To address oxygen shortages and improve patient care, hospitals must take proactive measures. They should remind patients, especially those on home oxygen therapy, to regularly monitor their oxygen levels using devices like pulse oximeters. Hospitals should also conduct risk assessments and ensure proper maintenance and usage of oxygen equipment, including cylinders, nasal cannulas, and tubing. Additionally, hospitals should work with healthcare providers and insurance companies to facilitate seamless oxygen supply and coverage for patients requiring long-term oxygen therapy.

Furthermore, hospitals should develop contingency plans to manage oxygen shortages effectively. This includes optimizing oxygen usage, prioritizing patients with the most critical needs, and exploring alternative oxygen sources. Hospitals can also collaborate with local communities and organizations to ensure a collective effort in addressing oxygen supply challenges. By taking these proactive measures, hospitals can better prepare for oxygen shortages and improve patient outcomes during critical situations.

Frequently asked questions

Hospitals typically have large tanks of oxygen outside, produced by factories that supercool air into liquid form, separate the oxygen layer, and store it under high pressure.

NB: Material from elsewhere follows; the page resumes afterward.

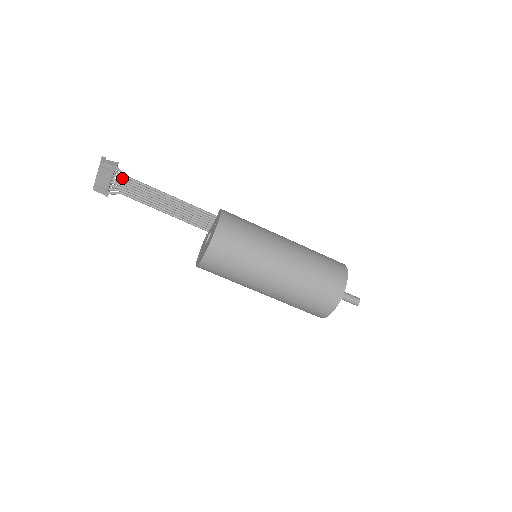
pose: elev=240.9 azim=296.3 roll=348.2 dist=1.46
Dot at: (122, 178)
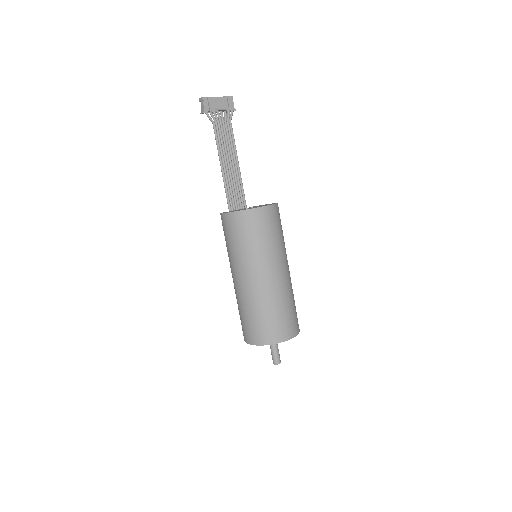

Medical oxygen is produced by factories that supercool air and separate the oxygen layer. It can also be produced by concentrators and generators, which filter out nitrogen from the air to provide medical oxygen.

Hospitals remind oxygen-reliant residents to stay proactive about ensuring they have enough oxygen. Hospitals also work with local oxygen suppliers to assist patients during power outages and oxygen shortages.

Oxygen concentrators are devices that take air, which is mostly nitrogen, and filter out the nitrogen to provide medical oxygen. They can be small enough to sit at bedsides and treat one or more people.

Oxygen therapy is critical for many patients in hospitals. During the COVID-19 pandemic, people were dying worldwide because they couldn't get oxygen treatment.